:: TASK STATEMENT ::
Restate the following entries exactly. Keep the pictures out.

:: RECORDS PROVIDED ::
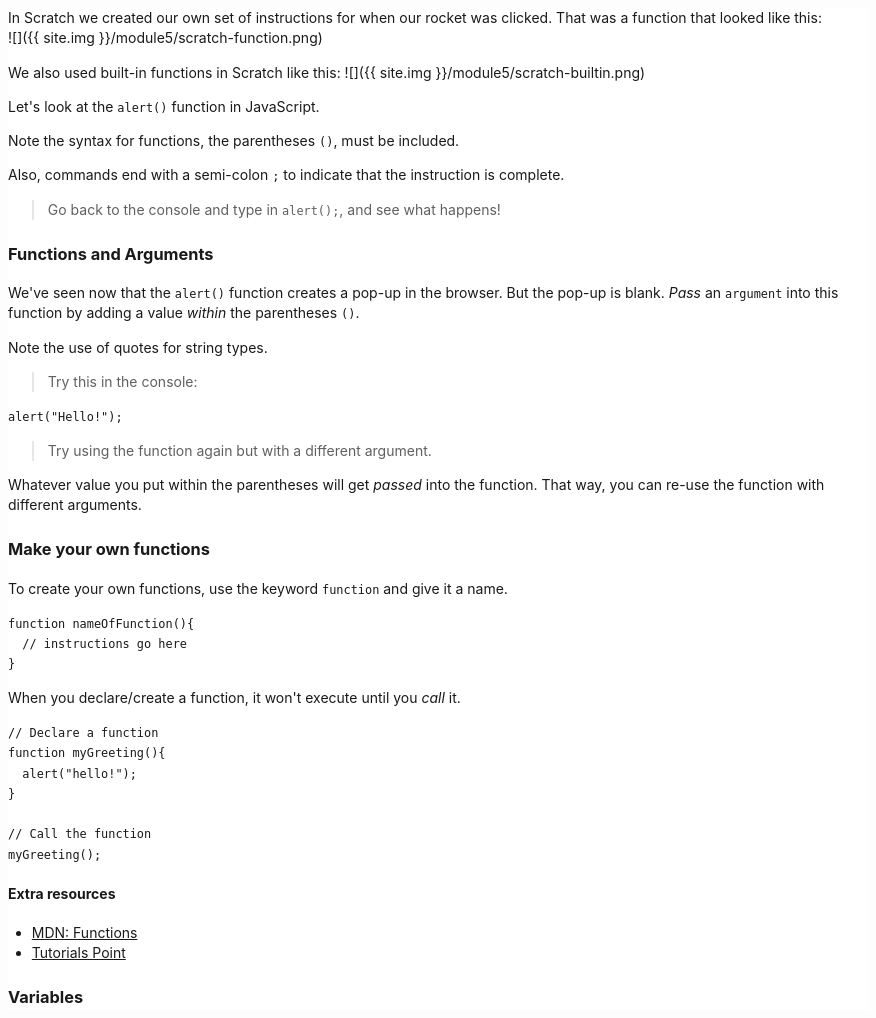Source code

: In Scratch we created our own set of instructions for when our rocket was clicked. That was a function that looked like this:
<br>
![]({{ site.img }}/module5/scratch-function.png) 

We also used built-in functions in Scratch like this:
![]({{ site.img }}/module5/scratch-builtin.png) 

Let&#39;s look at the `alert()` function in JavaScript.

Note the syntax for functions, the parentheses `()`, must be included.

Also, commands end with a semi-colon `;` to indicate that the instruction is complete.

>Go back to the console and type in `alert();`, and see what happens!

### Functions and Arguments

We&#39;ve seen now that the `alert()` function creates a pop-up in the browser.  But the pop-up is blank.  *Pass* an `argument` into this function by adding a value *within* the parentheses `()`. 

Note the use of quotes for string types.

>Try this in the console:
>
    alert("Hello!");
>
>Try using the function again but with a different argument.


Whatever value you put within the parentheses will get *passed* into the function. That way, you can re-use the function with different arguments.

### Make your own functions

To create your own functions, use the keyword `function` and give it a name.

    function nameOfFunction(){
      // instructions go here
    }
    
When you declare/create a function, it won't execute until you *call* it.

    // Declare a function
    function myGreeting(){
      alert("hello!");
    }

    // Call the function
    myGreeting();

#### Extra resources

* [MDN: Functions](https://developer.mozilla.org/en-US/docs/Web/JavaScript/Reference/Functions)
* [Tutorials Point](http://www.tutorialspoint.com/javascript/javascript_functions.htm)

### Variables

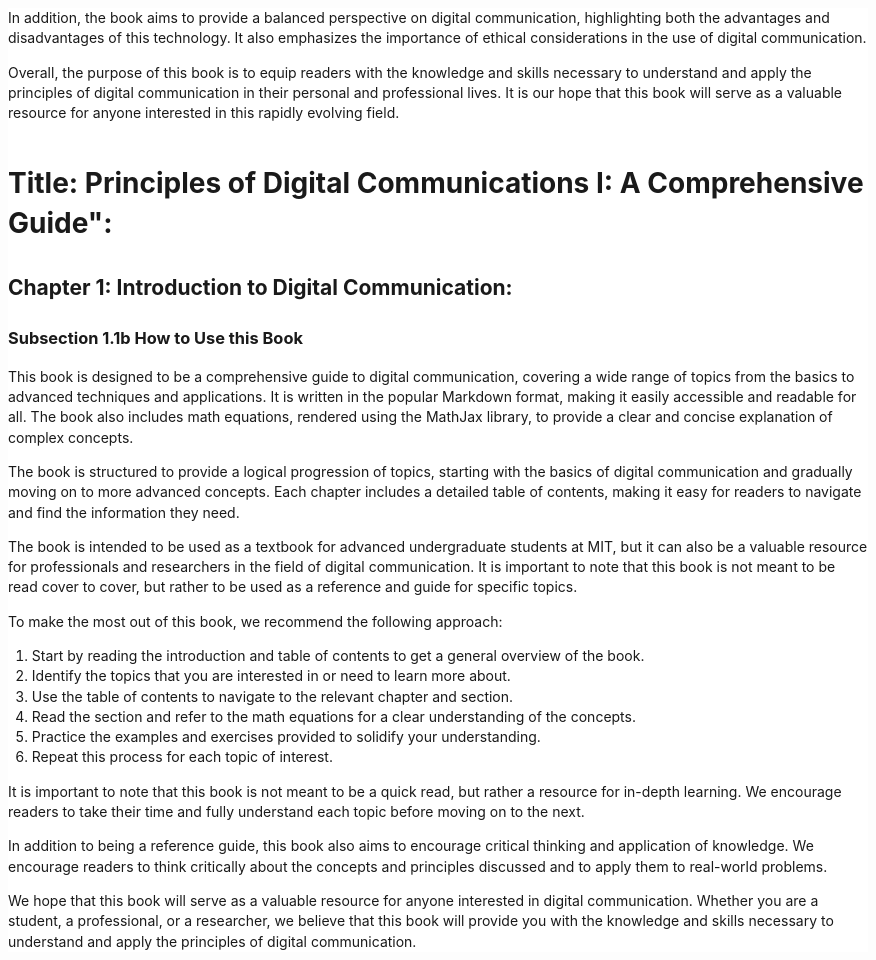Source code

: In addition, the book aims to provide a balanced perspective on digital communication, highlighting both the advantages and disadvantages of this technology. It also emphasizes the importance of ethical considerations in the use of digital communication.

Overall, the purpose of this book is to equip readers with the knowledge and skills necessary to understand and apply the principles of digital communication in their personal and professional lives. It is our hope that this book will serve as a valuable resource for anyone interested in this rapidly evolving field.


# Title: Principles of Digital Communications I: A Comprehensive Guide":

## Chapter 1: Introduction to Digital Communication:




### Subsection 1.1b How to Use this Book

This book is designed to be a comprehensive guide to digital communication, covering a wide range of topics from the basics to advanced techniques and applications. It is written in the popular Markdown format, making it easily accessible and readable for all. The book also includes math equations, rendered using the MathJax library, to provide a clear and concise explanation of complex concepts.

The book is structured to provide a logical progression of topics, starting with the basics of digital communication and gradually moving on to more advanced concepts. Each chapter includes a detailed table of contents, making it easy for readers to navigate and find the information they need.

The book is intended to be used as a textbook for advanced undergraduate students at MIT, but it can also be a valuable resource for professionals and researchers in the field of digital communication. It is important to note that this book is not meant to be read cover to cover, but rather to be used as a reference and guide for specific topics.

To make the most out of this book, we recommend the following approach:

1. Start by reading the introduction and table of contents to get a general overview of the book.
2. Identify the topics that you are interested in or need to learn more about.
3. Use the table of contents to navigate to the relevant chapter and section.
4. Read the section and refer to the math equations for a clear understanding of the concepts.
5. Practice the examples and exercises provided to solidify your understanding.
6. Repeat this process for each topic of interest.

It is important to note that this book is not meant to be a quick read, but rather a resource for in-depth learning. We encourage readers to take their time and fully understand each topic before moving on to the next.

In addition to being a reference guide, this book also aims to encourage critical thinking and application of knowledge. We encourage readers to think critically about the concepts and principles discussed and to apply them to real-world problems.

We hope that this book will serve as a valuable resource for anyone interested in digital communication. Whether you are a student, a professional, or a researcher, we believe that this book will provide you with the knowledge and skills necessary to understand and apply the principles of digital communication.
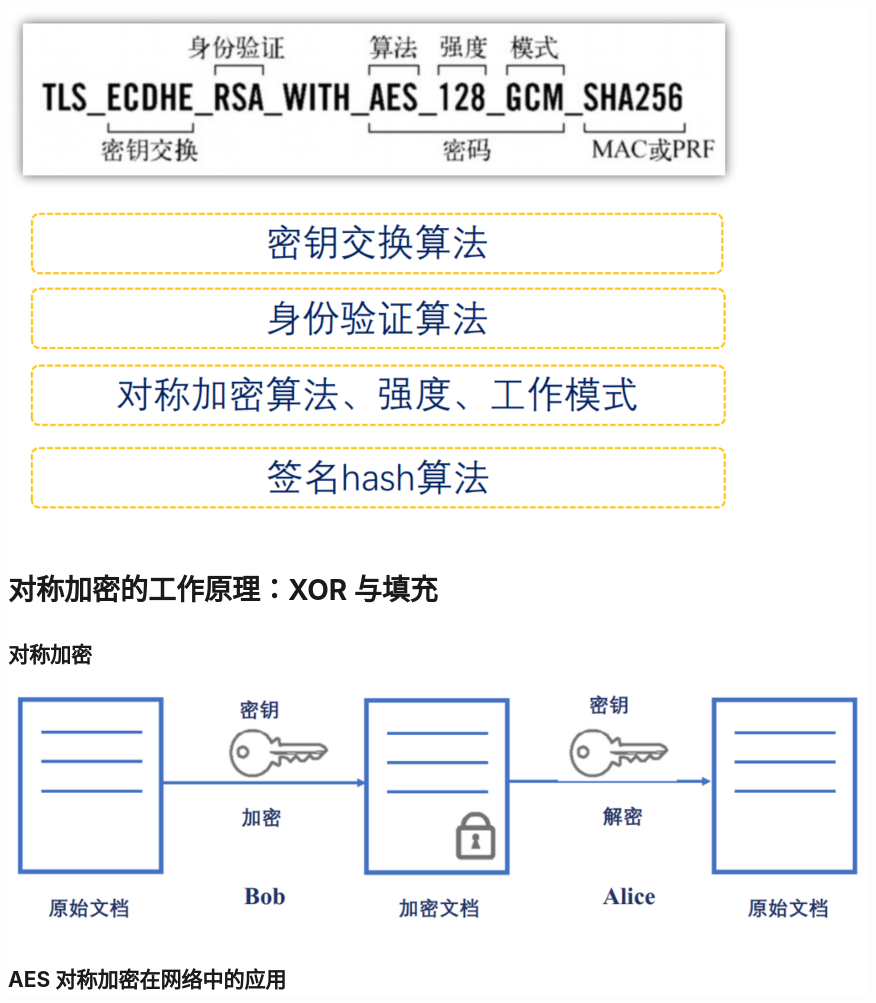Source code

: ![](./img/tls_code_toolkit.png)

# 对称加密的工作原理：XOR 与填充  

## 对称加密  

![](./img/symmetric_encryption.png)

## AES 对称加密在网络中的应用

:: ANSWER SPACE ::
Source code

: In Scratch we created our own set of instructions for when our rocket was clicked. That was a function that looked like this:
<br>
![]({{ site.img }}/module5/scratch-function.png) 

We also used built-in functions in Scratch like this:
![]({{ site.img }}/module5/scratch-builtin.png) 

Let&#39;s look at the `alert()` function in JavaScript.

Note the syntax for functions, the parentheses `()`, must be included.

Also, commands end with a semi-colon `;` to indicate that the instruction is complete.

>Go back to the console and type in `alert();`, and see what happens!

### Functions and Arguments

We&#39;ve seen now that the `alert()` function creates a pop-up in the browser.  But the pop-up is blank.  *Pass* an `argument` into this function by adding a value *within* the parentheses `()`. 

Note the use of quotes for string types.

>Try this in the console:
>
    alert("Hello!");
>
>Try using the function again but with a different argument.


Whatever value you put within the parentheses will get *passed* into the function. That way, you can re-use the function with different arguments.

### Make your own functions

To create your own functions, use the keyword `function` and give it a name.

    function nameOfFunction(){
      // instructions go here
    }
    
When you declare/create a function, it won't execute until you *call* it.

    // Declare a function
    function myGreeting(){
      alert("hello!");
    }

    // Call the function
    myGreeting();

#### Extra resources

* [MDN: Functions](https://developer.mozilla.org/en-US/docs/Web/JavaScript/Reference/Functions)
* [Tutorials Point](http://www.tutorialspoint.com/javascript/javascript_functions.htm)

### Variables

Source code

: In addition, the book aims to provide a balanced perspective on digital communication, highlighting both the advantages and disadvantages of this technology. It also emphasizes the importance of ethical considerations in the use of digital communication.

Overall, the purpose of this book is to equip readers with the knowledge and skills necessary to understand and apply the principles of digital communication in their personal and professional lives. It is our hope that this book will serve as a valuable resource for anyone interested in this rapidly evolving field.


# Title: Principles of Digital Communications I: A Comprehensive Guide":

## Chapter 1: Introduction to Digital Communication:




### Subsection 1.1b How to Use this Book

This book is designed to be a comprehensive guide to digital communication, covering a wide range of topics from the basics to advanced techniques and applications. It is written in the popular Markdown format, making it easily accessible and readable for all. The book also includes math equations, rendered using the MathJax library, to provide a clear and concise explanation of complex concepts.

The book is structured to provide a logical progression of topics, starting with the basics of digital communication and gradually moving on to more advanced concepts. Each chapter includes a detailed table of contents, making it easy for readers to navigate and find the information they need.

The book is intended to be used as a textbook for advanced undergraduate students at MIT, but it can also be a valuable resource for professionals and researchers in the field of digital communication. It is important to note that this book is not meant to be read cover to cover, but rather to be used as a reference and guide for specific topics.

To make the most out of this book, we recommend the following approach:

1. Start by reading the introduction and table of contents to get a general overview of the book.
2. Identify the topics that you are interested in or need to learn more about.
3. Use the table of contents to navigate to the relevant chapter and section.
4. Read the section and refer to the math equations for a clear understanding of the concepts.
5. Practice the examples and exercises provided to solidify your understanding.
6. Repeat this process for each topic of interest.

It is important to note that this book is not meant to be a quick read, but rather a resource for in-depth learning. We encourage readers to take their time and fully understand each topic before moving on to the next.

In addition to being a reference guide, this book also aims to encourage critical thinking and application of knowledge. We encourage readers to think critically about the concepts and principles discussed and to apply them to real-world problems.

We hope that this book will serve as a valuable resource for anyone interested in digital communication. Whether you are a student, a professional, or a researcher, we believe that this book will provide you with the knowledge and skills necessary to understand and apply the principles of digital communication.
Source code

: ![](./img/tls_code_toolkit.png)

# 对称加密的工作原理：XOR 与填充  

## 对称加密  

![](./img/symmetric_encryption.png)

## AES 对称加密在网络中的应用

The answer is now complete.